Hackers steel Card Data
>> Thursday, February 25, 2010
A growing emphasis by computer hackers on stealing payment card data from hotels and resorts and their increasingly sophisticated malicious software and attack methods are two highlights in a new report from security consulting and technology firm Trustwave Holdings Inc........
Trustwave’s Global Security Report 2010 summarizes findings from the Chicago-based firm’s investigations of 200-plus data breaches last year as well as 1,800 penetration tests of clients’ computer systems to find vulnerabilities. It’s the third such annual report Trustwave has done, and the number of data breaches has gone up every year, according to Nicholas J. Percoco, senior vice president of SpiderLabs, Trustwave’s investigative and research division. Hackers went after payment card data in 98% of the cases SpiderLabs investigated.
Restaurants for some time had been the most frequent targets of hackers looking for card data—data often stored on the older point-of-sale software systems common in many restaurants—but Trustwave’s new report shows that attackers are shifting toward the hospitality industry. Hotels and resorts accounted for 38% of the breaches that SpiderLabs investigated last year. This new focus on the hospitality industry is part of a movement by computer criminals away from opportunistic or random attacks and toward more targeted ones. “Hackers learned about a specific attack method and created cookie-cutter attacks.” Percoco tells Digital Transactions News.
Restaurants and related businesses still remain popular with hackers; the food and beverage category accounted for 13% of SpiderLabs’ data-breach investigations. Financial-services companies came in second after the hospitality industry, 19%; retailers, 14.2%; business services, 5%; technology firms, 4%; education and manufacturers, each with 1.4%, and other, 4%.
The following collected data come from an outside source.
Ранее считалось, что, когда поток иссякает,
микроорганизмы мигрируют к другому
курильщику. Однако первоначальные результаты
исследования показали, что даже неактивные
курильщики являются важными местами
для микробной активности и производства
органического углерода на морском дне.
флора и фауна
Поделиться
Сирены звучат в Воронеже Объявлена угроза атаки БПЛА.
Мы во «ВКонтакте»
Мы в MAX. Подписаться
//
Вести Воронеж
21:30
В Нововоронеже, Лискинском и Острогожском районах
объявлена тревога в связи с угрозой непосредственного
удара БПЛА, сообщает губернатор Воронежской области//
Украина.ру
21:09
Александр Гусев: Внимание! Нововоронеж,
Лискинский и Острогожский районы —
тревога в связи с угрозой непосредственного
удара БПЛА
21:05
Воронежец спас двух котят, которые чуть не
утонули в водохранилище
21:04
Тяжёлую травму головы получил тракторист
A common feature of most hotel/resort data breaches was the use by hackers of so-called remote-access application attacks. Such attacks exploit Internet-facing channels created by information-technology staffs or outside IT specialists in order to service their hotels’ computer systems, whose software typically intermingles payment card and related business data. Many such systems are lightly defended from outside attack. “The majority have very weak passwords,” Percoco says. In fact, some had no passwords at all while others had default passwords or common, easily guessed ones.
Hackers use remote-access application attacks against not just hotels but other businesses too, and the method is their most popular way of breaking into computer systems. Other frequently used attack methods include third-party connectivity, which can compromise dispersed data networks connected by a physical telecommunications line, and SQL injection, which uses code to exploit vulnerabilities in the database layers of software applications.
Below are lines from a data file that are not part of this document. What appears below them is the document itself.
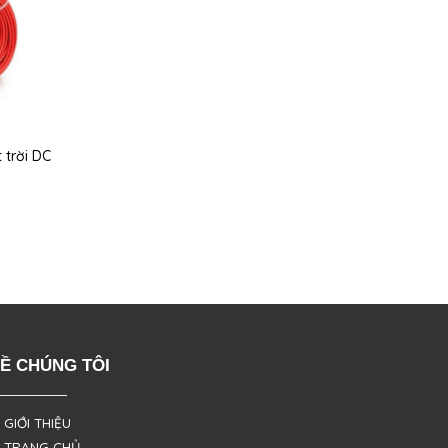
 trời DC
Ề CHÚNG TÔI
 GIỚI THIỆU
 TRANG CHỦ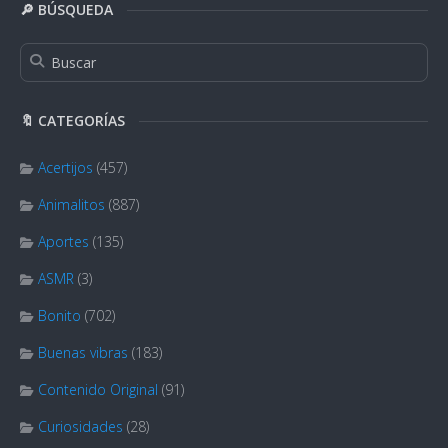
🔎 BÚSQUEDA
🔖 CATEGORÍAS
Acertijos
(457)
Animalitos
(887)
Aportes
(135)
ASMR
(3)
Bonito
(702)
Buenas vibras
(183)
Contenido Original
(91)
Curiosidades
(28)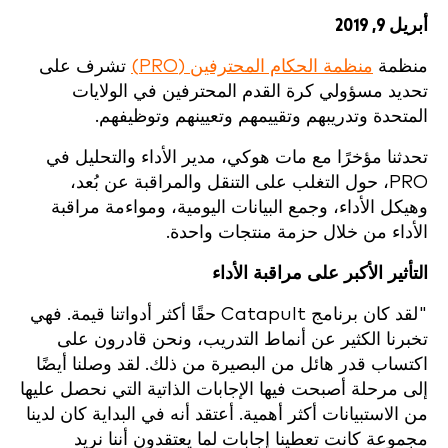
أبريل 9, 2019
منظمة
منظمة الحكام المحترفين (PRO)
تشرف على
تحديد مسؤولي كرة القدم المحترفين في الولايات
المتحدة وتدريبهم وتقييمهم وتعيينهم وتوظيفهم.
تحدثنا مؤخرًا مع مات هوكي، مدير الأداء والتحليل في
PRO، حول التغلب على التنقل والمراقبة عن بُعد،
وهيكل الأداء، وجمع البيانات اليومية، ومواءمة مراقبة
الأداء من خلال حزمة منتجات واحدة.
التأثير الأكبر على مراقبة الأداء
"لقد كان برنامج Catapult حقًا أكثر أدواتنا قيمة. فهي
تخبرنا الكثير عن أنماط التدريب، ونحن قادرون على
اكتساب قدر هائل من البصيرة من ذلك. لقد وصلنا أيضًا
إلى مرحلة أصبحت فيها الإجابات الذاتية التي نحصل عليها
من الاستبيانات أكثر أهمية. أعتقد أنه في البداية كان لدينا
مجموعة كانت تعطينا إجابات لما يعتقدون أننا نريد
After gaining access to a computer system, hackers still have to actually capture the information they want and get it out. Harvesting such data is getting more sophisticated as security standards, including the Payment Application Data-Security Standard, or PA-DSS, take hold and reduce insecure data-storage practices, according to the report. In 54% of SpiderLabs’ cases, hackers went after data in transit using four main types of malicious software. By far the most common was the memory parser, used in 67% of such cases. Memory parsers monitor the random access memory (RAM) used by a certain process, such as a credit card transaction, and parse the data that they are specifically designed to look for. These can include card numbers or bank account and routing numbers. Once the targeted data are captured, the hackers “are able to dump data out of that system on a periodic basis,” says Percoco.
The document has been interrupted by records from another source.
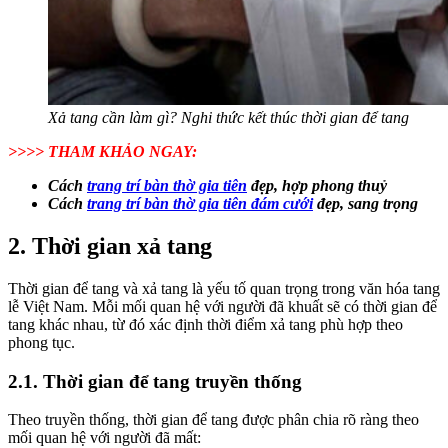
Xả tang cần làm gì? Nghi thức kết thúc thời gian để tang
>>>> THAM KHẢO NGAY:
Cách
trang trí bàn thờ gia tiên
đẹp, hợp phong thuỷ
Cách
trang trí bàn thờ gia tiên đám cưới
đẹp, sang trọng
2. Thời gian xả tang
Thời gian để tang và xả tang là yếu tố quan trọng trong văn hóa tang
lễ Việt Nam. Mỗi mối quan hệ với người đã khuất sẽ có thời gian để
tang khác nhau, từ đó xác định thời điểm xả tang phù hợp theo
phong tục.
2.1. Thời gian để tang truyền thống
Theo truyền thống, thời gian để tang được phân chia rõ ràng theo
mối quan hệ với người đã mất:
While still not common, representing 6% of malicious software, so-called credentialed malware is another example of the growing technological prowess of hackers, according to Percoco. Hackers place such malware on a targeted system and then charge other criminals for access to it. Fraudsters access the malware by entering user names and passwords, responding correctly to challenge-response questions, or by using related authentication protocols. “The tools are getting more sophisticated,” he says. “[Hackers] are becoming more knowledgeable.”
Other report highlights:
--Third-party vendors working on behalf of companies targeted by hackers actually were involved in 81% of incidents that SpiderLabs investigated. Third parties often introduce vulnerabilities such as weak password protection.
--Data breaches tended to have long lives. The median “window of data exposure,” or the time hackers actually had access to targeted information, for breaches involving data in transit was 101.5 days. The median window for stored data was 686 days. If a computer stored three years of data, for example, the window would be three years even if the hackers’ intrusion lasted only a short while, according to SpiderLabs.